Scharfe Kritik hat ebenso die Forderung der Fluggesellschaft Avianca hervorgerufen, vom Staat gerettet zu werden. Avianca ist seit vielen Jahren kein kolumbianisches Unternehmen mehr und gegen sie wird wegen illegaler Abhöraktionen gegen ihre Gewerkschafter ermittelt. Dennoch ist die Möglichkeit eines staatlichen Rettungsschirms für Avianca noch nicht vom Tisch.
Zum Skandal wurde auch das Covid-bedingte Hilfspaket für Kleinbauern. Nachdem Duque 226 Milliarden Pesos (circa 52 Millionen Euro) mittleren und kleinen Landwirten zugeteilt hat, hat die entsprechende Landbehörde Finagro 94 Prozent des Geldes an Großproduzenten und nur vier Prozent mittleren und zwei Prozent kleinen Landwirten zukommen lassen, wie die Verwaltungsstaatsanwaltschaft aufdeckte.

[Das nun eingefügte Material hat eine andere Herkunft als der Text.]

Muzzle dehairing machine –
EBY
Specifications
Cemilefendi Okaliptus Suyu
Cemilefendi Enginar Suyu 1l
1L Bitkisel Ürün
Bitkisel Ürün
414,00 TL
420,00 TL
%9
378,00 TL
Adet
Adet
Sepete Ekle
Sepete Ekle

In der Mittel- und Unterschicht wächst unterdessen die Existenzangst. Knapp die Hälfte der Beschäftigten arbeitet im informellen Sektor. In den Elendsvierteln gehen viele Menschen auf die Straße, um staatliche Hilfen gegen den Hunger zu fordern. In Bogotá hat die Stadtverwaltung mit Repression durch die Aufstandsbekämpfungseinheit der Polizei (Esmad) geantwortet.